Johnson diplomatically avoids any assignment of personal blame for the budget shortfall, saying instead, "The basic reason for the deficit is a reason a lot of museums share: they didn't have a business plan that supported the operations."
He's found ways to trim the budget-for instance, taking a pay cut from Bunch's salary, which had grown from $175,000 in 2001 to $220,000 by the time he left. "Lonnie's shtick was that he was a career museum manager," says an employee who asked not to be named. "The more money he made, the more prestige he had. This is a retirement career [for Johnson]; he has his own wealth."
Johnson declines to say by how much the president's salary has been slashed, and he appears embarrassed when confirming the cut as well as his request that trustees not give him a raise this year, quickly adding, "That doesn't make me a hero. I'm still the highest-paid guy around here. But I knew the sacrifice the rest of the staff had been making."

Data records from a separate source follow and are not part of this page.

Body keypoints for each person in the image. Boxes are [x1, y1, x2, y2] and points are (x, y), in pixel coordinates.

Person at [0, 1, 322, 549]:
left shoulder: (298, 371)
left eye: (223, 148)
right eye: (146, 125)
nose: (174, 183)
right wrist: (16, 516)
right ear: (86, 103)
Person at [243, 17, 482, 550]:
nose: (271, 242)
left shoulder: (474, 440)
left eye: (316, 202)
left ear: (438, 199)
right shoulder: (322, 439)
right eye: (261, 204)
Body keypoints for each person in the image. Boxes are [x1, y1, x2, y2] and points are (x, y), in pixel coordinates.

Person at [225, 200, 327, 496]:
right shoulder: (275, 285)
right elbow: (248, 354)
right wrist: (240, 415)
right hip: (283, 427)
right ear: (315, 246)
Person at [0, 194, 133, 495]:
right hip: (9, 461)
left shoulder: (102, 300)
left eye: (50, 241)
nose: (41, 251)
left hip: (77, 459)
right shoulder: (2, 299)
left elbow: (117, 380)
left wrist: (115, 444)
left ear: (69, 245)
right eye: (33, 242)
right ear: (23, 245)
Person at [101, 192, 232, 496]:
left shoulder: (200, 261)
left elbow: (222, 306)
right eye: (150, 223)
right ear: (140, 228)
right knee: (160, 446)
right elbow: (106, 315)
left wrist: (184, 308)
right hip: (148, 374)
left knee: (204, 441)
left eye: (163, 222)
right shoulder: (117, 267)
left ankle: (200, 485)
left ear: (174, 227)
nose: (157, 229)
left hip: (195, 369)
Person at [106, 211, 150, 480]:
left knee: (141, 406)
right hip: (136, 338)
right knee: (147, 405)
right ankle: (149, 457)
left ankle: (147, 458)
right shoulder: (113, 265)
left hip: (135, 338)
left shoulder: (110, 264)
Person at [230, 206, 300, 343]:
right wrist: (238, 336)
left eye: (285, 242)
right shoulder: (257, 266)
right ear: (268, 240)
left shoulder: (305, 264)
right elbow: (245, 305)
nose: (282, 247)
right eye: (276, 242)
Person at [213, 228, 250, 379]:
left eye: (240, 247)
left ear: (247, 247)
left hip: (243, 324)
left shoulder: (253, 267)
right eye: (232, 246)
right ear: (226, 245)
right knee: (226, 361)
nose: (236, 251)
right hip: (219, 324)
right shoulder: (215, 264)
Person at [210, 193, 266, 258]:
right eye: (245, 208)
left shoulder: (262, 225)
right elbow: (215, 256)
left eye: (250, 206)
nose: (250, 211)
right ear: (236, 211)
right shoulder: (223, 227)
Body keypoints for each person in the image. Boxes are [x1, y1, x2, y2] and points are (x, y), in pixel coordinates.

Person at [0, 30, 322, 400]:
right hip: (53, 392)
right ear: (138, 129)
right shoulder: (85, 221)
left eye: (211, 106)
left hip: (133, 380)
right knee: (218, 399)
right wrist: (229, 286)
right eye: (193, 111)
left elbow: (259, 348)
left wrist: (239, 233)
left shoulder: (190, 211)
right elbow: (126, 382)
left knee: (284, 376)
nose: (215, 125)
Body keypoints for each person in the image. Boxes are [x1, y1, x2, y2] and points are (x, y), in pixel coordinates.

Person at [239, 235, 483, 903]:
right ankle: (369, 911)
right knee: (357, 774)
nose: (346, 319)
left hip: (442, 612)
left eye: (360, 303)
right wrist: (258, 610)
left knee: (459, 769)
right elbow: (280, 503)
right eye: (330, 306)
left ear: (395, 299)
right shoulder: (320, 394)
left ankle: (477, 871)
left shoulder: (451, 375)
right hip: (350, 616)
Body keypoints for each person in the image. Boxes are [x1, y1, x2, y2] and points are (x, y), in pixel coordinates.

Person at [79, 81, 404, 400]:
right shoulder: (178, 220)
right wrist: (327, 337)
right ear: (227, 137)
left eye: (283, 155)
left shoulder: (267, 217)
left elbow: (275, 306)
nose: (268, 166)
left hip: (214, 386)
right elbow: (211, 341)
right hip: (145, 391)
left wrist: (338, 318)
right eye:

He has persuaded his former firm Jones Day, as well as Sidley Austin, to provide all the institution's legal services pro bono, saving CHM nearly $170,000 over 2004, the last year for which figures are available. He also fired the institution's Washington-based lobbyist, whose purpose, he says, was unclear, despite the fact that the organization's spending on lobbying had climbed from $48,500 in 2001 to $220,000 in 2004.
The deficit has been chipped down to less than $900,000, and Johnson and the trustees expect the institution to be back in the black by the next fiscal year, which begins July 1, 2007. But trimming expenses won't be enough to keep finances in line over the long haul. "The real issue is, can Gary and Russell and their colleagues find enough programs to make the museum stable on an operational basis?" Rowe says. "Cost cutting is easy; any damn fool knows how to do it. The challenge here is to take all these exciting things we have and tell stories that excite people."
One of CHM's big challenges is trying to get the thousands of schoolchildren who visit on field trips to come back with their parents; though 150,000 visitors pass through the doors each year, only 30,000 of them are paid admissions. The hope is that the state-of-the-art Children's Gallery will be a big draw for families. "Children are the decision-makers on the weekends," says Lynn McRainey, CHM's director of education as well as the project director of the Children's Gallery. "They're our best word of mouth."
The museum is also wrestling with how to draw a more diverse audience. A study conducted by the Joyce Foundation in conjunction with the University of Chicago found that visitors to a dozen of the city's cultural venues-including the Chicago History Museum, the Art Institute, the Museum of Science and Industry, and the Field Museum-tend to be white, wealthy, and educated. Highest attendance rates, the study found, were among residents of the North Shore, Hyde Park, and the city's north lakefront; the lowest, from the predominantly African American areas on the West and South sides, as well as the racially mixed south, west, and northwest suburbs. "You want to be infinitely more powerful for African American and Hispanic school kids," Rowe says. But, he adds, the museum wants to attract all comers and more of them.
CHM unlocks the doors on September 30th in a grand reopening that includes a performance by Jeff Tweedy, the first in a new series of monthly concerts cosponsored by CHM and WXRT on Uihlein Plaza on the east side of the building. The members of Amistad, the car club, plan to be there for the unveiling of their work, which Pedro Cisneros hopes will have an appeal that crosses ethnic boundaries. "I think it will especially bring in the youth," Cisneros says. "The youth is very important, not just Latino, but black and white too. We're trying to open new doors."